Verzoek om vervangende toestemming voor verhuizing met minderjarigen en wijziging zorgregeling

In deze zaak heeft het Gerechtshof Den Haag op 22 februari 2023 uitspraak gedaan in hoger beroep over een verzoek van de moeder om vervangende toestemming te verlenen voor een verhuizing met haar minderjarige kinderen naar [stad 1]. De moeder, vertegenwoordigd door advocaat mr. M.M. Spooren, had eerder een verzoek ingediend bij de rechtbank Oost-Brabant, dat was afgewezen. De vader, vertegenwoordigd door advocaat mr. M.L.W. Weerts, verzet zich tegen de verhuizing en heeft zijn eigen verzoek tot bekrachtiging van de eerdere beschikking ingediend. Het hof heeft de feiten vastgesteld, waaronder de huidige woonsituatie van de ouders en de minderjarigen, en de afspraken die in het ouderschapsplan zijn vastgelegd. De moeder heeft aangevoerd dat de verhuizing noodzakelijk is vanwege haar werk en de onmogelijkheid om een geschikte woning in [stad 2] te vinden. De vader heeft echter betwist dat er een noodzaak voor de verhuizing bestaat en heeft zijn zorgen geuit over de impact van de verhuizing op de minderjarigen, vooral op [minderjarige 1], die al worstelt met haar geestelijke gezondheid. Het hof heeft de belangen van de minderjarigen afgewogen en geconcludeerd dat de moeder onvoldoende heeft aangetoond dat de verhuizing naar [stad 1] in het belang van de kinderen is. Het hof heeft de bestreden beschikking van de rechtbank bekrachtigd, waarbij de moeder geen vervangende toestemming voor de verhuizing heeft gekregen en de zorgregeling ongewijzigd blijft. Het hof heeft de proceskosten in hoger beroep gecompenseerd.

Uitspraak

GERECHTSHOF DEN HAAG
Team Familie
zaaknummer : 200.318.490/01
rekestnummer rechtbank : FA RK 22-2124
zaaknummer rechtbank : C/01/382175
beschikking van de meervoudige kamer van 22 februari 2023
inzake
[verzoekster] ,
wonende te [woonplaats 1] ,
verzoekster in hoger beroep,
hierna te noemen: de moeder,
advocaat mr. M.M. Spooren te Vught ,
tegen
[verweerder] ,
wonende te [woonplaats 2] ,
verweerder in hoger beroep,
hierna te noemen: de vader,
advocaat mr. M.L.W. Weerts te Breda.
In zijn adviserende en/of toetsende taak is in de procedure gekend:
de raad voor de kinderbescherming,
locatie: Den Bosch,
hierna te noemen: de raad.

1.Het verloop van het geding in eerste aanleg

Het hof verwijst voor het verloop van het geding in eerste aanleg naar de beschikking van de rechtbank Oost-Brabant van 20 juli 2022, uitgesproken onder voormeld zaaknummer: hierna: de bestreden beschikking.

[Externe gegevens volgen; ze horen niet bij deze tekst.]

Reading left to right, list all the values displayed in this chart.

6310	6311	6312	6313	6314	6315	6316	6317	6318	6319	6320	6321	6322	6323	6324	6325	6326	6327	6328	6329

2.Het geding in hoger beroep

2.1
De moeder is op 27 september 2022 in hoger beroep gekomen van de bestreden beschikking.
2.2
Bij verwijzingsbeschikking van 20 oktober 2022 heeft het hof te ’s-Hertogenbosch de zaak in stand waarin die zich op dat moment bevond verwezen naar dit hof ter verdere behandeling.
2.3
De vader heeft op 12 december 2022 een verweerschrift ingediend.
2.4
Voorts zijn bij het hof ingekomen:
- een journaalbericht van de zijde van de moeder van 6 december 2022, met bijlage, ingekomen op 7 december 2022;
- een brief van de zijde van de vader van 22 december 2022, met bijlage, ingekomen op 29 december 2022;
- een e-mail van de zijde van de moeder van 28 december 2022, met bijlagen.
2.5
De voorzitter heeft voorafgaand aan de zitting met de hierna te minderjarigen [minderjarige 1] en [minderjarige 2] gesproken.
2.6
De mondelinge behandeling heeft op 11 januari 2023 plaatsgevonden. Verschenen zijn:
- de moeder, bijgestaan door haar advocaat;
- de vader, bijgestaan door zijn advocaat;
- namens de raad: mevrouw [vertegenwoordiger raad] .
De advocaat van de moeder heeft het woord gevoerd aan de hand van door haar overgelegde pleitaantekeningen.

3.De feiten

3.1
Het hof gaat uit van de door de rechtbank vastgestelde feiten voor zover daartegen in hoger beroep niet is opgekomen. Onder meer staat het volgende vast.
3.2
Uit het inmiddels door echtscheiding ontbonden huwelijk van de moeder en de vader zijn geboren:
- [minderjarige 1] , geboren te [geboorteplaats 1] op [geboortedatum 1] 2008, hierna te noemen: [minderjarige 1] ;
- [minderjarige 2] , geboren te [geboorteplaats 2] op [geboortedatum 2] 2013, hierna te noemen: [minderjarige 2] ;
- [minderjarige 3] , geboren te [geboorteplaats 3] op [geboortedatum 3] 2017, hierna te noemen: [minderjarige 3] ,
hierna tezamen te noemen: de minderjarigen.
3.3
De ouders hebben samen het gezag over de minderjarigen.
3.4
Partijen hebben in het ouderschapsplan van 20 oktober 2020 afgesproken dat de minderjarigen eenmaal in de twee weken van vrijdag 12.30 uur tot maandag 12.00 uur en op dinsdag na school bij de vader in de echtelijke woning verblijven.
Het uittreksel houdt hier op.